(Camera settings data)
________________

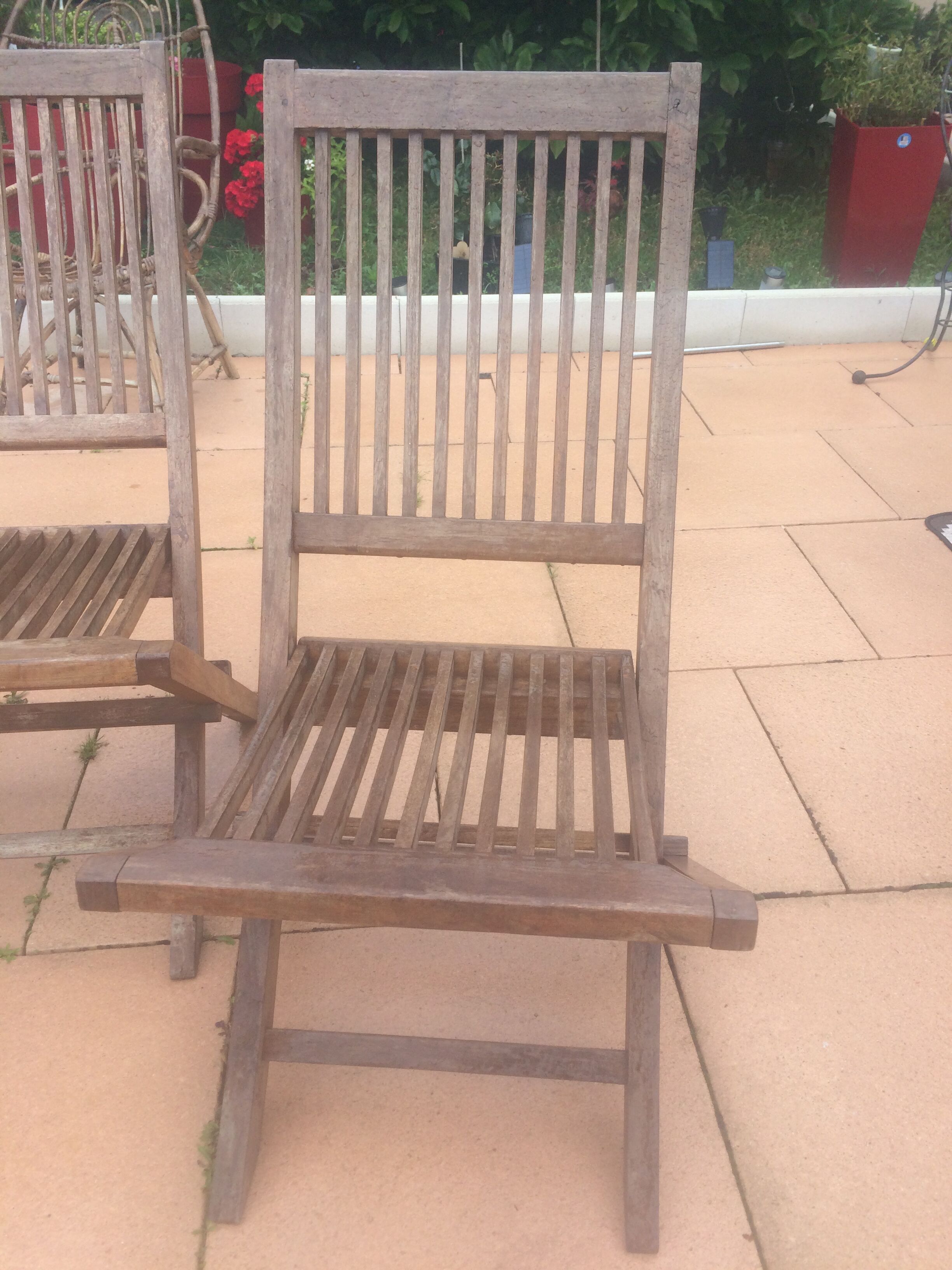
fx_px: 1063
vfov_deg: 61.7
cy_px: 635
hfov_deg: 48.2
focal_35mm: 29
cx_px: 476
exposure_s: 1/477
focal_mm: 4.15
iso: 32
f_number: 2.2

________________

◆ The problem
Give the data again exactly as written, with no pictures included.

◆ Task output
fx_px: 1063
vfov_deg: 61.7
cy_px: 635
hfov_deg: 48.2
focal_35mm: 29
cx_px: 476
exposure_s: 1/477
focal_mm: 4.15
iso: 32
f_number: 2.2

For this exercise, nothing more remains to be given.